(Transcribed page contents)
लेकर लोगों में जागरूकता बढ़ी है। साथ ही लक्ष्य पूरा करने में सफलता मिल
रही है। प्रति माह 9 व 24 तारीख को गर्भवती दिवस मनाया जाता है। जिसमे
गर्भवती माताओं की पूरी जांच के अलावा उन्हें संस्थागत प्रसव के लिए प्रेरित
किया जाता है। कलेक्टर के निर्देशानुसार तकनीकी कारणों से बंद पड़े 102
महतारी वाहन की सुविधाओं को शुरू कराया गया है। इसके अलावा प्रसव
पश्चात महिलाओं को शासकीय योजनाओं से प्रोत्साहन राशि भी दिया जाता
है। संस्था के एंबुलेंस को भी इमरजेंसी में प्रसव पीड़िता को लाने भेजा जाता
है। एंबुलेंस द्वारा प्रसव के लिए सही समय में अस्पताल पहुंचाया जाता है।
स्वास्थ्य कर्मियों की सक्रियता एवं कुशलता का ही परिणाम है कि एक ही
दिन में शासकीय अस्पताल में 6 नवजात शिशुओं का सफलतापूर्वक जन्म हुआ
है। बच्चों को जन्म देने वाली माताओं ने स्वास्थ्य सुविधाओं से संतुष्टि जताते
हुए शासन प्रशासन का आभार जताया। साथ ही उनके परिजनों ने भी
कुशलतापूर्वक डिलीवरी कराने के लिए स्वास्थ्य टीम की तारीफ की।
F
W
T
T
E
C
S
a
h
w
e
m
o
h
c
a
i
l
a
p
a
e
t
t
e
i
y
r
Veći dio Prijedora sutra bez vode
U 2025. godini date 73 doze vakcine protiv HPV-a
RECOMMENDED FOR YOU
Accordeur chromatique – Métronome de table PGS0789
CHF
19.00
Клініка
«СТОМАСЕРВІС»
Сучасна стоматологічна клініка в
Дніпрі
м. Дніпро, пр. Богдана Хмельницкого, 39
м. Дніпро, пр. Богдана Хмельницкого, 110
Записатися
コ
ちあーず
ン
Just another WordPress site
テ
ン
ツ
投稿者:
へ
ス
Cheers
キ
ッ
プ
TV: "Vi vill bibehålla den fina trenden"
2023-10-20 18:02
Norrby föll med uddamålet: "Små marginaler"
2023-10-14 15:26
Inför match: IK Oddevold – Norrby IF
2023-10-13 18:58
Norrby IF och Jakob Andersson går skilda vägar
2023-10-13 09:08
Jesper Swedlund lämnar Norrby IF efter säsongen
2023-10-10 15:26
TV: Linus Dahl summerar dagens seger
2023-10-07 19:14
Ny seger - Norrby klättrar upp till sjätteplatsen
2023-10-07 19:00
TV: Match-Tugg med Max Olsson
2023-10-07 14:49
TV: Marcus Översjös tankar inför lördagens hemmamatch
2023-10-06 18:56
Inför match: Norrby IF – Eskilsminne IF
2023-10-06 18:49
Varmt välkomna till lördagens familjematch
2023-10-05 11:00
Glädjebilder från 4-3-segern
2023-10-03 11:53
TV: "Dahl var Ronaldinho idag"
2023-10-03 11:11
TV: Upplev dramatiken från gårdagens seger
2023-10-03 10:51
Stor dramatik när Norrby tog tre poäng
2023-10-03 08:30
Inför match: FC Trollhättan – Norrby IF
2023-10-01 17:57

* * *

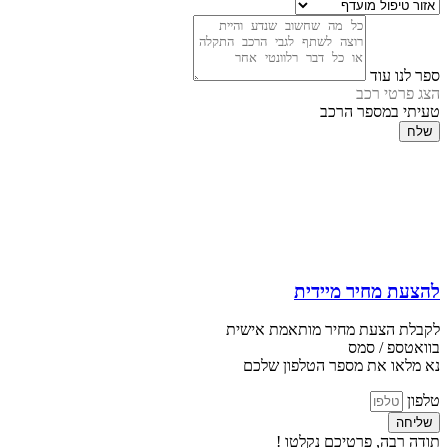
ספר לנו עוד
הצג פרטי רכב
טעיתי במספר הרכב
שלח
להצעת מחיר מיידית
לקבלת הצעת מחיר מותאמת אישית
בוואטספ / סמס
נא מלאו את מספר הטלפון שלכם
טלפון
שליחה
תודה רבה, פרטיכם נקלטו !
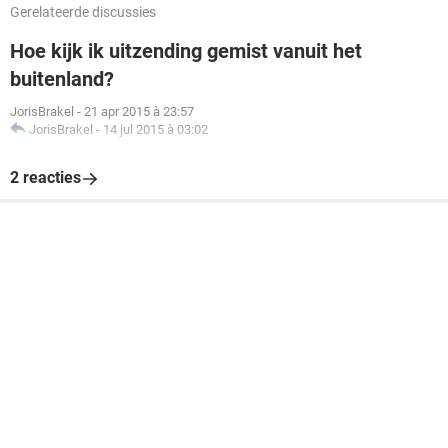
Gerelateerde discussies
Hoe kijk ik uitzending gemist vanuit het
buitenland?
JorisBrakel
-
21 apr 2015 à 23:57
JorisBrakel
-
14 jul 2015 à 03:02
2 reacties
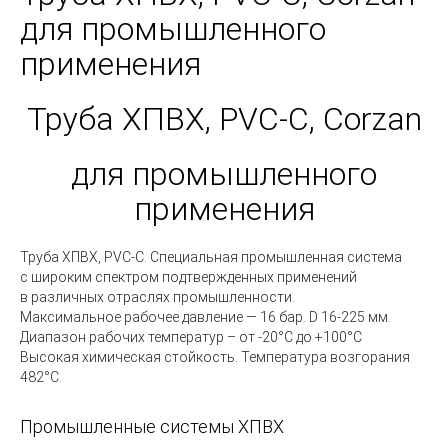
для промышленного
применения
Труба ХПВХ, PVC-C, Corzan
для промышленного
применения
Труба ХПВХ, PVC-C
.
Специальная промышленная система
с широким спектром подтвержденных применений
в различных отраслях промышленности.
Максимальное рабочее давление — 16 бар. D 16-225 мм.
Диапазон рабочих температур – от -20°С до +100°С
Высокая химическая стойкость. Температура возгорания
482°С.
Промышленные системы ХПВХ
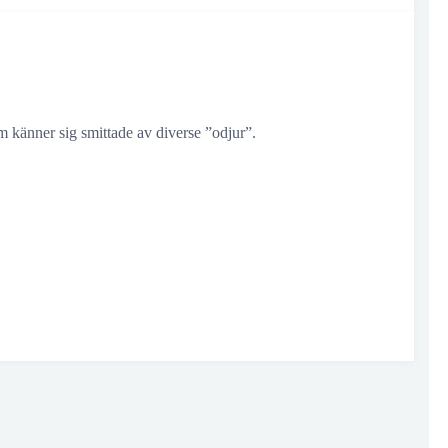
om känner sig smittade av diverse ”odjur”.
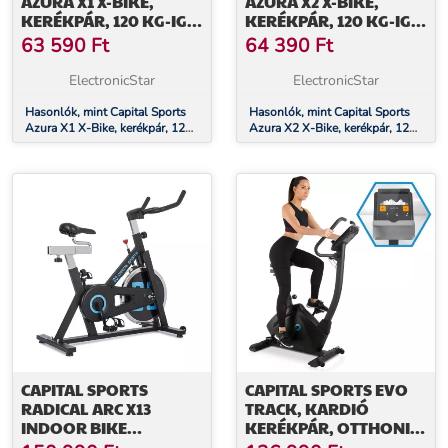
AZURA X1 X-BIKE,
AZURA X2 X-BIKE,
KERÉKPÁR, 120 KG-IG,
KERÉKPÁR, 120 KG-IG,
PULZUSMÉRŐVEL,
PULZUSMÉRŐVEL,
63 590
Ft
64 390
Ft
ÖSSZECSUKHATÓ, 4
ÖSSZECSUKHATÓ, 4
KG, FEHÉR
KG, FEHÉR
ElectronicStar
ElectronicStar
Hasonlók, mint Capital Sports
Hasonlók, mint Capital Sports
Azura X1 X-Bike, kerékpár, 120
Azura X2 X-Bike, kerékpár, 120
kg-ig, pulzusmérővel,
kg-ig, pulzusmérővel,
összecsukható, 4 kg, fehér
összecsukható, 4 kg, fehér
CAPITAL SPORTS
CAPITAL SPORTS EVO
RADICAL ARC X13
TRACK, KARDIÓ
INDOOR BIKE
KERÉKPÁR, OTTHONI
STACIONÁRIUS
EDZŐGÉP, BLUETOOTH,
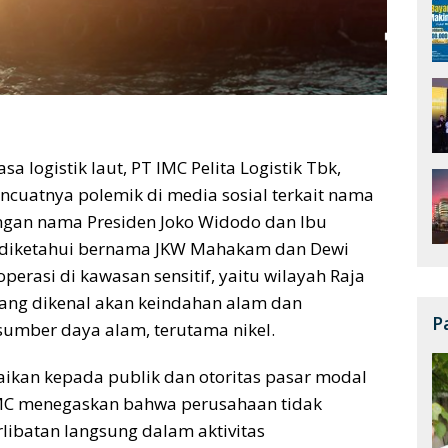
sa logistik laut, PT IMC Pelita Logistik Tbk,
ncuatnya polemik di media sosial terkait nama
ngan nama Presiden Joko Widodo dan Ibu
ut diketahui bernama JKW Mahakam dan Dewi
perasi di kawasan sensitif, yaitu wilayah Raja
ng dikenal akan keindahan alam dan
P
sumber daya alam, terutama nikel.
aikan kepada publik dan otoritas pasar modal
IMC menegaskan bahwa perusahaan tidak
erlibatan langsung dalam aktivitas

---

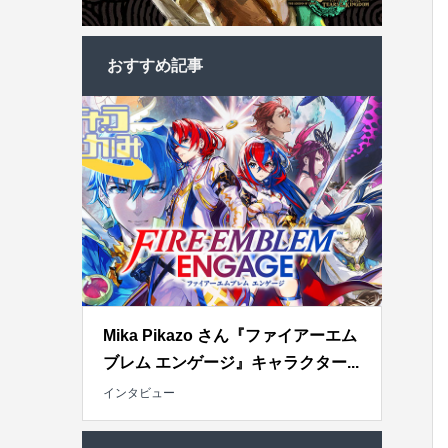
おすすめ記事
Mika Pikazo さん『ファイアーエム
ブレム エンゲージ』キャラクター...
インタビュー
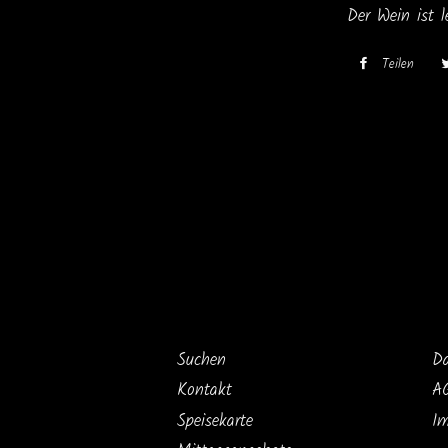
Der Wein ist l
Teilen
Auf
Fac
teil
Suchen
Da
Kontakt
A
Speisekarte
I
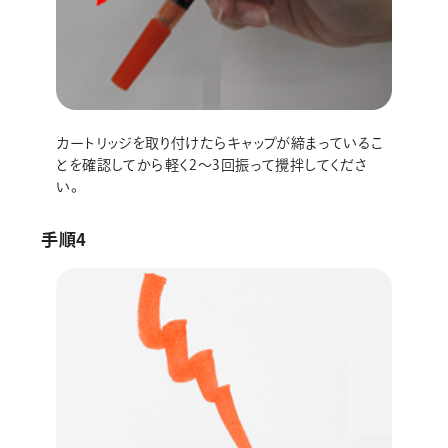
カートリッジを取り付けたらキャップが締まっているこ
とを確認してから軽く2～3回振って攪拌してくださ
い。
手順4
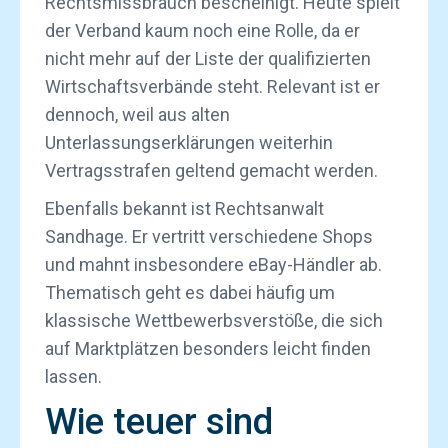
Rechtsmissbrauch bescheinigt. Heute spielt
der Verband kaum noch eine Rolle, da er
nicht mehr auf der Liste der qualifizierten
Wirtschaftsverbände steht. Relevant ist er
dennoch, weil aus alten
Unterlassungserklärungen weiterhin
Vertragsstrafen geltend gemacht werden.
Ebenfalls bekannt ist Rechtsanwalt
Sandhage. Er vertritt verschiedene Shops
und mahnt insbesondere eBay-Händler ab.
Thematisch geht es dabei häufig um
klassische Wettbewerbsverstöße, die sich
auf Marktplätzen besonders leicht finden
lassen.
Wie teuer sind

▶ **INSTRUCTIONS FOR THE TASK**:
Word for word, restate the lines of the data above that fall between the line holding "है। बच्चों को" and the line holding "2023-10-07 14:49", inclusive, and no other lines.

▶ **COMPLETED TASK**:
है। बच्चों को जन्म देने वाली माताओं ने स्वास्थ्य सुविधाओं से संतुष्टि जताते
हुए शासन प्रशासन का आभार जताया। साथ ही उनके परिजनों ने भी
कुशलतापूर्वक डिलीवरी कराने के लिए स्वास्थ्य टीम की तारीफ की।
F
W
T
T
E
C
S
a
h
w
e
m
o
h
c
a
i
l
a
p
a
e
t
t
e
i
y
r
Veći dio Prijedora sutra bez vode
U 2025. godini date 73 doze vakcine protiv HPV-a
RECOMMENDED FOR YOU
Accordeur chromatique – Métronome de table PGS0789
CHF
19.00
Клініка
«СТОМАСЕРВІС»
Сучасна стоматологічна клініка в
Дніпрі
м. Дніпро, пр. Богдана Хмельницкого, 39
м. Дніпро, пр. Богдана Хмельницкого, 110
Записатися
コ
ちあーず
ン
Just another WordPress site
テ
ン
ツ
投稿者:
へ
ス
Cheers
キ
ッ
プ
TV: "Vi vill bibehålla den fina trenden"
2023-10-20 18:02
Norrby föll med uddamålet: "Små marginaler"
2023-10-14 15:26
Inför match: IK Oddevold – Norrby IF
2023-10-13 18:58
Norrby IF och Jakob Andersson går skilda vägar
2023-10-13 09:08
Jesper Swedlund lämnar Norrby IF efter säsongen
2023-10-10 15:26
TV: Linus Dahl summerar dagens seger
2023-10-07 19:14
Ny seger - Norrby klättrar upp till sjätteplatsen
2023-10-07 19:00
TV: Match-Tugg med Max Olsson
2023-10-07 14:49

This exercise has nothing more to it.